My Sunday mornings are spent in a room with children. Anywhere from 15 to 60 kids, some as young as 3, others up to 11. They stream into the little chapel, and they join me in worship for 30 minutes, where I have the joy of sharing the gospel with them, singing a song or two, and praying with them. I do this throughout the morning.
I have been struggling to know how much to share in this space about what has become a joyful journey for me. There are concerns about privacy, respecting the individuality of each child, respecting the trust that their parents have given me. So I do know I will share no pictures, share no names, keep much of this job of mine private. But, of course, I cannot help but tell the stories that have started to shape my own spirit.

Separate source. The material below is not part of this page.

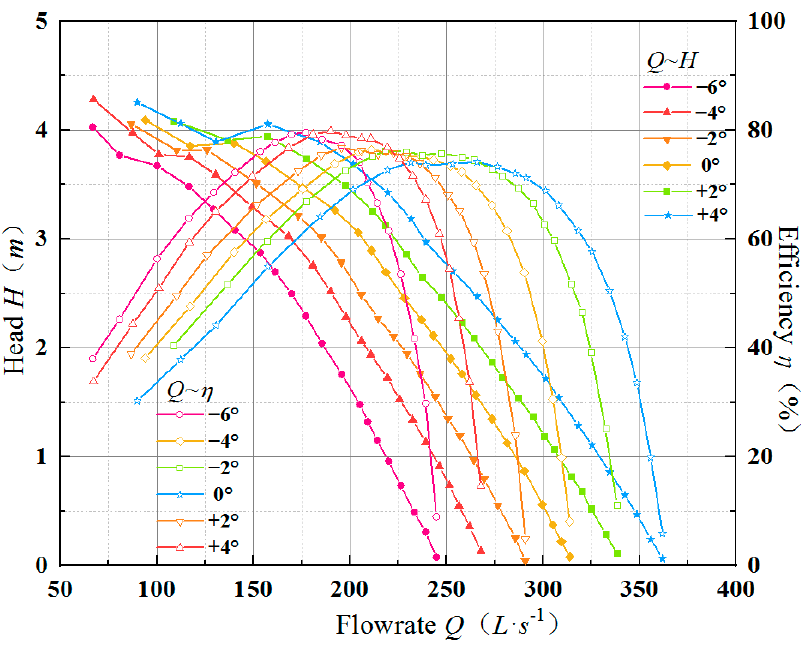
Figure 7. Comprehensive characteristic curve of the pump under different blade angles. Table 3. Optimal efficiency point parameters of the pump under different blade angles.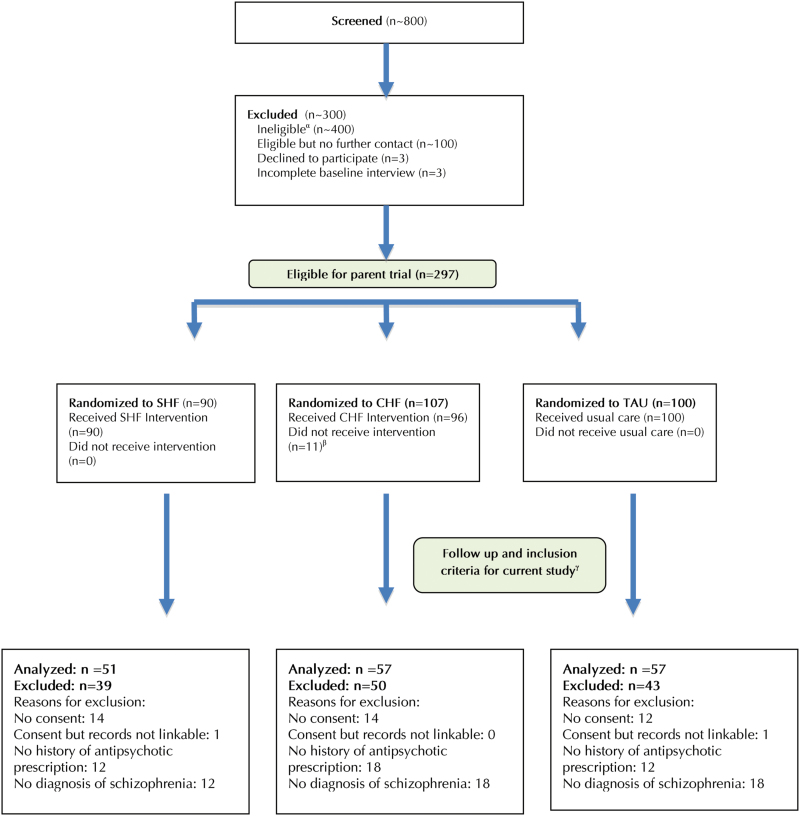
Participant flow through screening, assessment, and allocation to study interventions. αIncludes approximately 100 participants deemed ineligible via an informal telephone screen, 94 participants who were ineligible after formal in-person screening, and 200 participants who were eligible for a separate study that included participants with less severe needs. βIncludes 11 participants who could not be located after randomization or who left the study within 1 mo following randomization to intervention. γEligibility criteria for the current study included participant consent to access of administrative health data, linkable health records, initiation of antipsychotic prescription prior to recruitment, and ICD-9 diagnosis of psychotic disorder. All eligible participants were followed to the study end date or death (no loss to follow-up). CHF, congregate Housing First; SHF, scattered-site Housing First; TAU, treatment as usual.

And so this brings me to the Sunday. A gospel passage about persistent prayer. And a young 7 year old parishioner in desperate need of such persistent prayer. She has cancer-- has had cancer for years-- and I don't know the details of her medical situation other than that our pastor has asked that we refrain from writing "get well" in favor of other comforting messages.
It's always a delicate situation to tell of such hardship to small children. Will they understand? Will it be too much? Many of you know that I have been journeying in my life towards authentically living alongside those who are suffering-- rejecting that temptation to only talk about the pretty stuff. And so I explained that we would be making cards for this dear little girl, told the story of her being sick. "She loves to count her cards." I told them. "That's her favorite thing."
And so, without even a moment's hesitation, they picked up their crayons and set to work. Joyfully, busily making beauty for this sick little girl. As they filed out of chapel, I was left with a pile of cards in my hands. I gently examined each one. Pictures of flowers, hospital beds, angels. Every single child, mischievous or studious, took the task with utmost seriousness. A night sky filled with stars. A picture of two little girls holding hands.
And messages with a simple beauty that only a child could have written.
"We are praying for you, and just so you know I don't really have green hair."
"Angels are coming to you."
A card with little robots and trucks. "God is with you" written across the top.
And looking through those cards, I knew in my heart that the Gospel had indeed been proclaimed. And I am glad I had ears to hear it.